## [Work item]
Extract each line of the data below that contains the word "which". Case counts.

## [Data records]
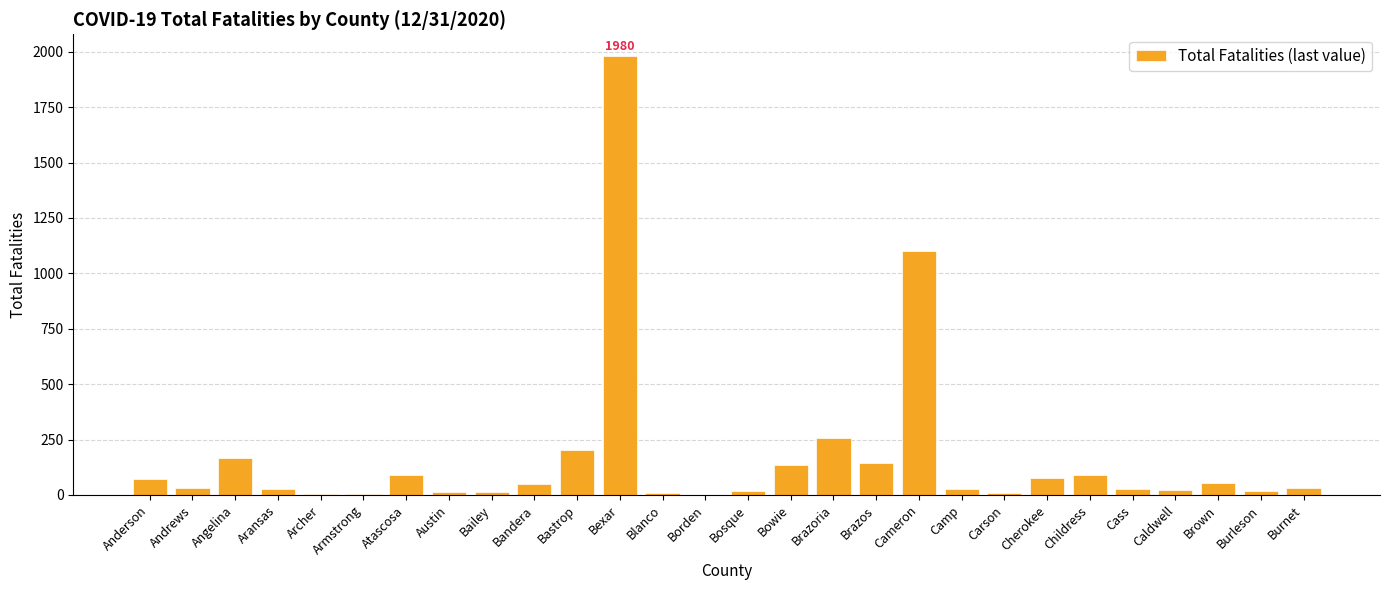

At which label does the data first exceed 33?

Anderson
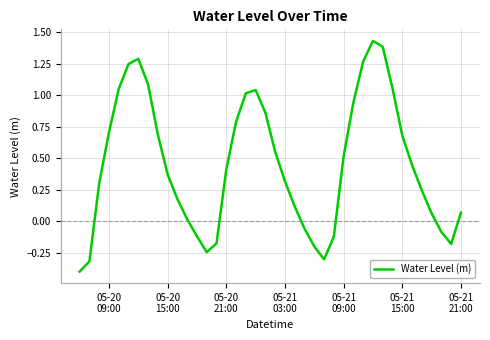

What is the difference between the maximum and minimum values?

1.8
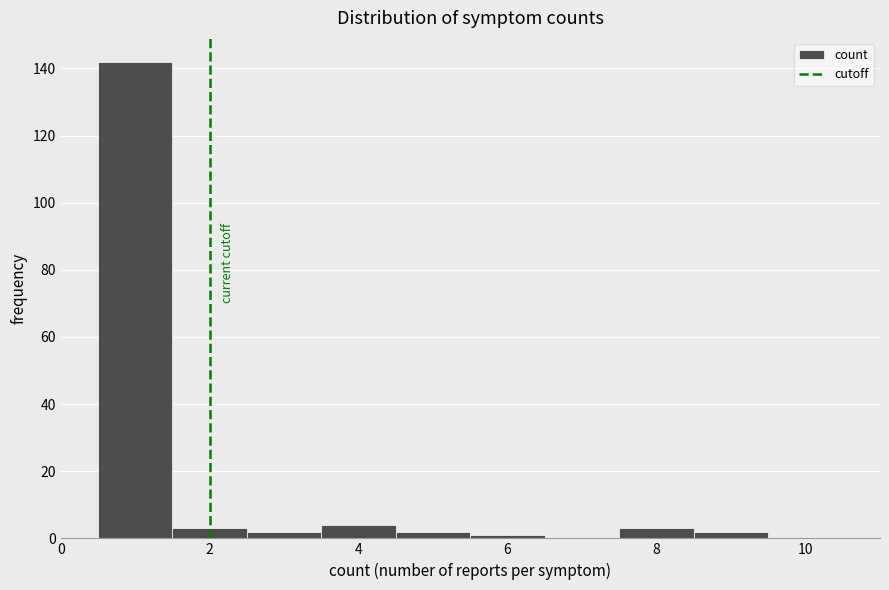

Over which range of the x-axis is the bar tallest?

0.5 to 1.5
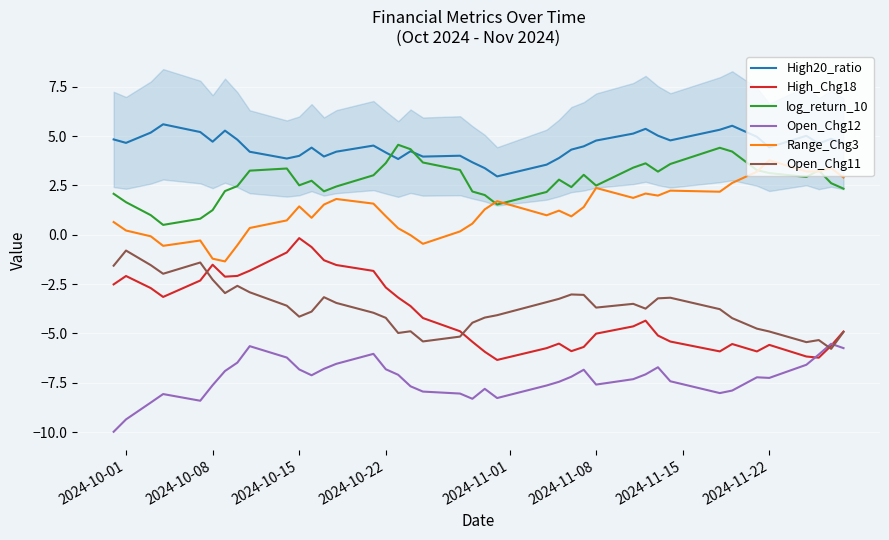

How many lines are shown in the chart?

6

## [Exercise solution]
At which label does the data first exceed 33?
Over which range of the x-axis is the bar tallest?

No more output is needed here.